By Cleopadia Mohlaodi, Anthony Duigan and Manon Michelle Monhemius
The aim of the trustbuilding project in South Africa is to create clusters of united and cohesive families in Cape Town and Johannesburg to act as catalysts for rebuilding trust and broken structures in society.
A history of broken families
The history of broken families stems from the issues created by apartheid and the migrant labour system which separated men from their families. This began in the early part of the 20th century and became institutionalized in the mining industry in particular, as mining was one of South Africa’s largest industries by the middle of the 20th century, apart from agriculture. This culture of dysfunctionality has been perpetuated, and arguably made worse, by the absence of several generations of fathers in many families. This is especially the case in the black and coloured ethnic groups, leaving no role models for young boys and girls, creating inter-generational tension and conflict.
The current reality is generational transfer of present and past unhealed traumas, lack of parenting skills, broken families and a search for identity and belonging, among young people in particular. Thus, the focus of the trustbuilding project is on inner healing, justice, and trustbuilding between parent/guardian and child - rebuilding trust and broken structures in society as a foundation for a more just and peaceful society.

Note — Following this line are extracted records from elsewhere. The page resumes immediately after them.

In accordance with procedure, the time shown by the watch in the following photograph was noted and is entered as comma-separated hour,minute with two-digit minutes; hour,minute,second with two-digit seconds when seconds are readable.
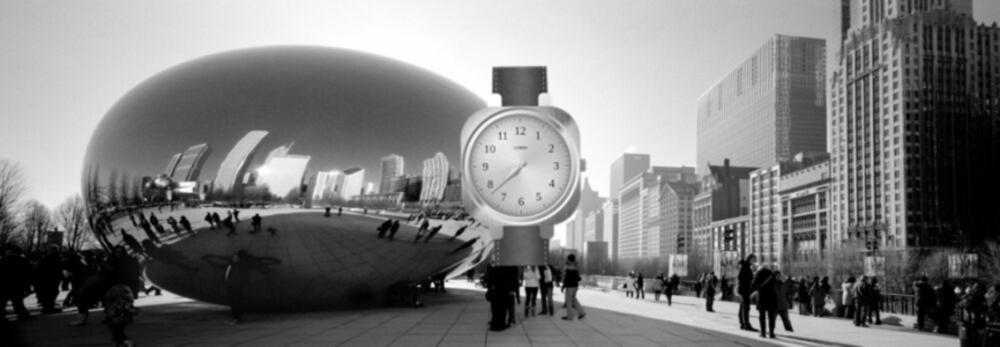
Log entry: 7,38
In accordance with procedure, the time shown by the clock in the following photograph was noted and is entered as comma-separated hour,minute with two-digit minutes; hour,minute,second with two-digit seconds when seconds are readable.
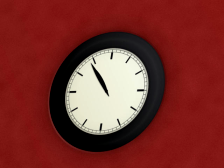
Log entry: 10,54
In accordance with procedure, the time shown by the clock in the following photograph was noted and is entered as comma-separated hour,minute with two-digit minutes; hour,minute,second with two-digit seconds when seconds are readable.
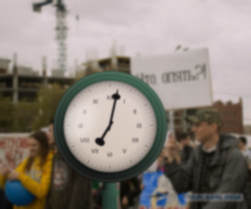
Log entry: 7,02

'Before attending the Inner healing workshop, I had suicidal thoughts. The sessions were painful, however they helped me align my life plans and get inner healing. I got employed soon after my participation, I fixed the relationship with my children and talked about my anger. My home with my children has warmth now and I feel dignified as a mother to be able to provide and know my children are happy when I am happy'.
Rebuilding family structures
The team has been conducting Creators of Peace (CoP) workshops that focus on inner healing in an informal settlement in Pretoria, where they have demonstrated the power of holding a safe space for people to find their own inner healing. These workshops are part of the preparatory phase of the trustbuilding work that will be built around family dialogues. Several workshop participants said that they want to bring family members to these trustbuilding dialogues, which will begin in the last quarter of 2021.

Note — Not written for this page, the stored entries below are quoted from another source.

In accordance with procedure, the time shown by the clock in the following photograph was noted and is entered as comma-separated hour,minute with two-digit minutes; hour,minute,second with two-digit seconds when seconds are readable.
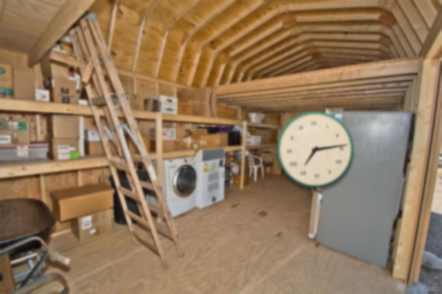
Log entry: 7,14
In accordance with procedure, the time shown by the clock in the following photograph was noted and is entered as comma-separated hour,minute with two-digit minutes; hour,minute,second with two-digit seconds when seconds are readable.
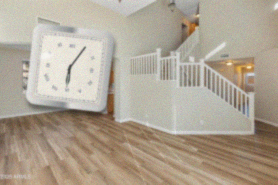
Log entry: 6,05
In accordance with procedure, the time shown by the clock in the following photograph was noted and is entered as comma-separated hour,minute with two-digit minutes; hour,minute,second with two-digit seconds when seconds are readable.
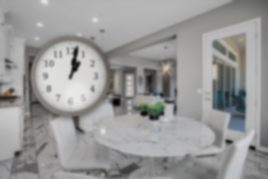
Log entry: 1,02
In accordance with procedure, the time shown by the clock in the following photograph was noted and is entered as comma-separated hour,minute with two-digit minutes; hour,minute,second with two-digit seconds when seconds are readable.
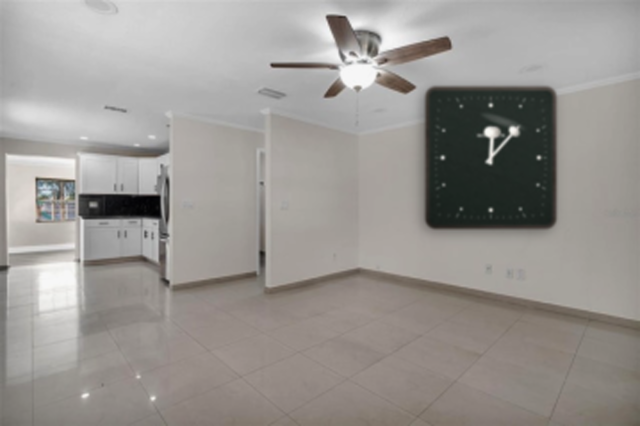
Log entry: 12,07
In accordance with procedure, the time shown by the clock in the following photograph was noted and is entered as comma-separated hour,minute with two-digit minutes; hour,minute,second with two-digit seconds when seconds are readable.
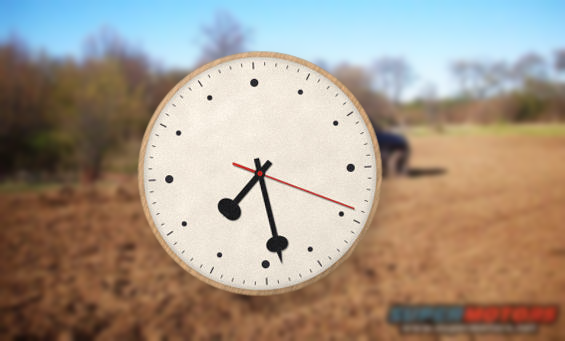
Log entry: 7,28,19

‘Before, I was unable to sit down and be united with my family and used to think that inner healing and peace depend on how I feel. Now I am on a journey to self-discovery and feel I am ready to unite with my uncle and niece, more so, I now understand that inner healing and inner peace come from within, not from what I would be feeling or going through.’
The team has secured partnerships, key contacts and connections with social workers who are helping design family dialogues in a trauma-aware way. A lead facilitator who runs inner healing workshops in Cape Town received training over the past few months and has put together a team to run the workshops in Cape Town.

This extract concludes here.